Opinión
Alma
Este verano he visto series. Me ha gustado una singular ficción española, «Hierro», que se me ocurre como contraste con muchísimas otras muy malas, algunas de gran renombre, que lucen repartos impresionantes, con actrices de primera, todas las cuales son atractivas y majestuosas en la pantalla, pero que obtienen resultados que son una castaña. Vi una especie de burda vuelta de tuerca de «Mujeres desesperadas», en la que se traslucía descaradamente el ánimo de exprimir una buena idea ajena, metiéndole mucho dinero para intentar recuperarlo, multiplicado.
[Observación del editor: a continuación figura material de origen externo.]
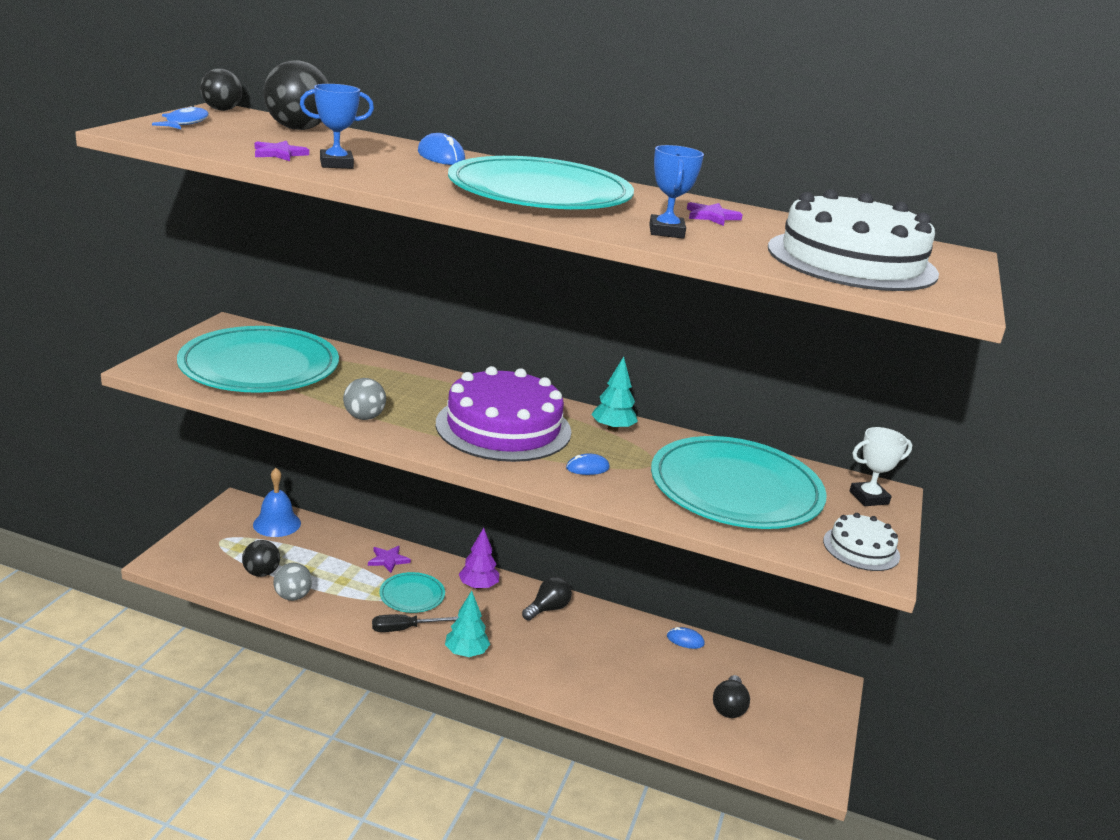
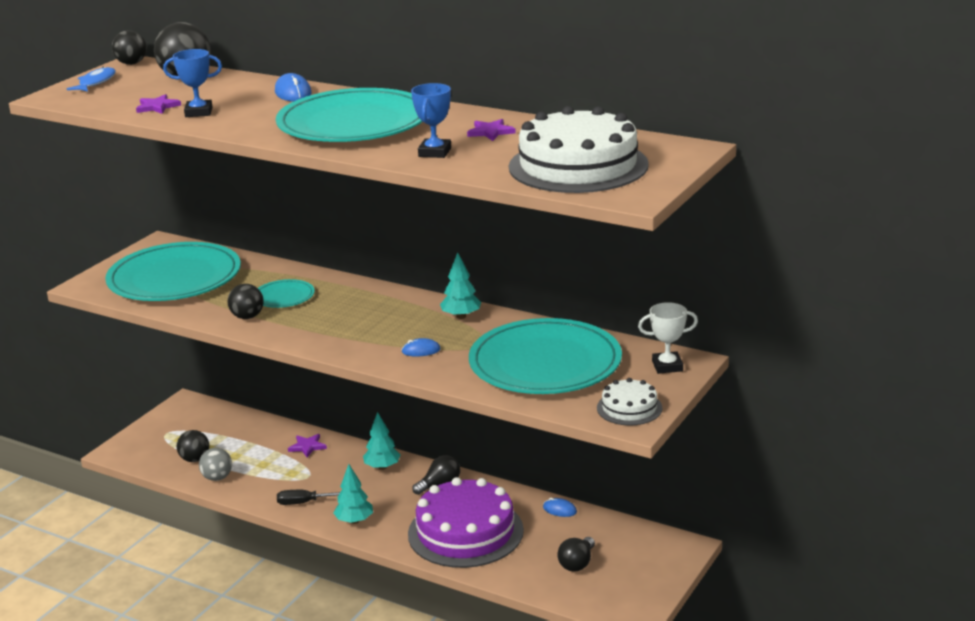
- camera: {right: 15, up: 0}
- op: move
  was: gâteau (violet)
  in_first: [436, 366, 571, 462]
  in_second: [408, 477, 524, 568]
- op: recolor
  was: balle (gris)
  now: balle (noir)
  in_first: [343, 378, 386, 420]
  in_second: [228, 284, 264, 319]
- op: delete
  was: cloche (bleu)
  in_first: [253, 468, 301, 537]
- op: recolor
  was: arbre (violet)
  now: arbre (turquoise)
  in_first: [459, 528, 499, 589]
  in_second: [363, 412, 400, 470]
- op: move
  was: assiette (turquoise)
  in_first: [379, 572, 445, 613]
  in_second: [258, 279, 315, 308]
Lo que fallaba en la historia es que no tenía alma. Ese era su problema, sencillo y terrible. Por eso la serie me pareció rematadamente mala, porque se le veían las costuras, el taller, la tosca y avariciosa planificación, buscando un efecto que sus creadores creyeron de probada eficacia. Estaba hecha siguiendo una fórmula en apariencia infalible, de éxito seguro. Aunque el éxito nunca es seguro. Repetir una fórmula, en cualquier disciplina humana, jamás es garantía de resultado glorioso. Es posible convertir una copia desalmada en un fenómeno porque hoy se consumen ficciones como si fueran patatas bravas retractiladas barateras, series que están perpetradas con tiralíneas, como quien sigue la receta de cocina de un chef de la tele. No digo que «Hierro» no esté escrita y realizada siguiendo unos mandamientos básicos narrativos, pero el talento consiste en hacer que esos hilvanes no se vean, que la historia transcurra con la naturalidad apremiante de algo que tiene que suceder, que debe ocurrir, no con el ritmo renqueante de la impostura. En «Hierro» todo parece necesario, desde los actores, que están imponentes, hasta el paisaje mineral de una isla de belleza tan arrebatadora como inquietante. La diferencia entre una buena y una mala historia es esa. Y que, al terminar, sigue en nuestro pensamiento, formando parte de la existencia. Hoy día se está gestando una interesante burbuja de series televisivas. Cuando el mercado detecta una necesidad, la cubre en el acto, y luego la infla hasta hacerla reventar. Mientras obtiene beneficios, continúa la producción masiva, «en serie»... Pero no siempre el resultado posee un alma verdadera. Lo mismo ocurre con los «relatos» en política: las falacias «cantan» a la legua. Los crecepelos de la posverdad ya no engañan ni al parvulito. (Estamos muy resabiados, oiga).